Crystal cut off at the sound of a heavy footstep approaching.
“Oh, right,” Crystal said, drawing a sword out of her nanoverse. “The Sphinx.”
Isabel hurriedly shifted into something to fight. In these cramped spaces, the jaguar seemed to be an imperfect fit – they tended to hunt from ambush. Instead, she went with something with some mass behind it.
When Isabel’s feet hit the ground, they were the stubby legs of an Diceros bicornis, more commonly known as the Black Rhinoceros.
“Good choice, love,” Crystal said, stepping to make sure she was out of the way if Isabel started to charge.
Well, there’s nothing more serious than a Rhinoceros about to charge your ass, Isabel thought, laughing to herself. It was probably for the best Crystal couldn’t hear her – the reference would probably go over her head.

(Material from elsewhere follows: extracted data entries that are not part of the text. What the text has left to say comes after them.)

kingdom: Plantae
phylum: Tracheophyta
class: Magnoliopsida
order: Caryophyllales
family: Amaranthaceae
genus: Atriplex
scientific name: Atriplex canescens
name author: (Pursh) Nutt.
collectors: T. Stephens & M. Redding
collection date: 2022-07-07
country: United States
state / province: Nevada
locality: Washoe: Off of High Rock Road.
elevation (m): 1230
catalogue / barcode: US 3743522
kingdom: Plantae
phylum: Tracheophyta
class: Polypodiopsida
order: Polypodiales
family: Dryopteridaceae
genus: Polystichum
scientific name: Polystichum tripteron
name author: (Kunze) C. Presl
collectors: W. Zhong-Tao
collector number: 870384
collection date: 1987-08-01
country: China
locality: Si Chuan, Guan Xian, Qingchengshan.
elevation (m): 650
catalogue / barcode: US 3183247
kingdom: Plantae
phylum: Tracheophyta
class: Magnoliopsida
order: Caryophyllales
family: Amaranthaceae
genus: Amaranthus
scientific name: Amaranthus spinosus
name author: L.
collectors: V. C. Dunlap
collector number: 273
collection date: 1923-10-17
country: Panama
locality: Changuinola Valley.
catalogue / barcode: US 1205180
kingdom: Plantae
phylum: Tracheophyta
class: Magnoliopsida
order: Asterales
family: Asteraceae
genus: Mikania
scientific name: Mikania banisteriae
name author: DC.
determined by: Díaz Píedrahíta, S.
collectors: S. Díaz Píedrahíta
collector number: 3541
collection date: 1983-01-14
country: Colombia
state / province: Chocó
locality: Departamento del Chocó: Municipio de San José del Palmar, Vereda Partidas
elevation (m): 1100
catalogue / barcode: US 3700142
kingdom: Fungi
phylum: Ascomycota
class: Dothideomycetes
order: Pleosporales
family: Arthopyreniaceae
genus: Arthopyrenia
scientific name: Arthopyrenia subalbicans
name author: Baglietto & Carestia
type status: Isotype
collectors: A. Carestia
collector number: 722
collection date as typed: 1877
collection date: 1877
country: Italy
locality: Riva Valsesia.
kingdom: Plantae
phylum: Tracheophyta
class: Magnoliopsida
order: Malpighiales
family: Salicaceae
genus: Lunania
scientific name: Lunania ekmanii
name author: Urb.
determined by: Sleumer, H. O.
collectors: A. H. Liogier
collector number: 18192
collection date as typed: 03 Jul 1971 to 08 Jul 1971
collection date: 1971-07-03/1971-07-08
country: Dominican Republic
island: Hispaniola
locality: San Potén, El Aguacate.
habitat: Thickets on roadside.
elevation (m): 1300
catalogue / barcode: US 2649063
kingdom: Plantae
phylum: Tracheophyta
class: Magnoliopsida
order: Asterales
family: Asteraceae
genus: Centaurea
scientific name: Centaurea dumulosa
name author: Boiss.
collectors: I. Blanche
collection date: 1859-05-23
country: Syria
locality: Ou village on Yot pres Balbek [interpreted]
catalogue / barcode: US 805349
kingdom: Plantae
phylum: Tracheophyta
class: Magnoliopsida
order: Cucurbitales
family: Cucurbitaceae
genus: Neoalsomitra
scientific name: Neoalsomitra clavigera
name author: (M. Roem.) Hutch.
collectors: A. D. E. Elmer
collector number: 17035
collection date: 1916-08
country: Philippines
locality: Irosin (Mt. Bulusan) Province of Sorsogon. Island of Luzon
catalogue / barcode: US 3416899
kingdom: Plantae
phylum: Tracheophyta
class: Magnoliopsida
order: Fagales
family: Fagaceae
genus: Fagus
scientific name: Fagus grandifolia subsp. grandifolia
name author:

Then the laugher died down as the Sphinx’s head turned around the corner. It dwarfed even the Rhino, and Isabel saw that the hallway was impossibly bending outward to accommodate its passage. His eyes narrowed when he saw the two of them.
“Explain why you are here, and why you have brought that beast with you,” the Sphinx said firmly. “And then explain why I shouldn’t gut you both.”
There was a cold finality in his tone that chilled Isabel to her bones.
That was the moment Isabel learned that Rhino anatomy, while incapable of speech, is perfectly able to gulp in fear.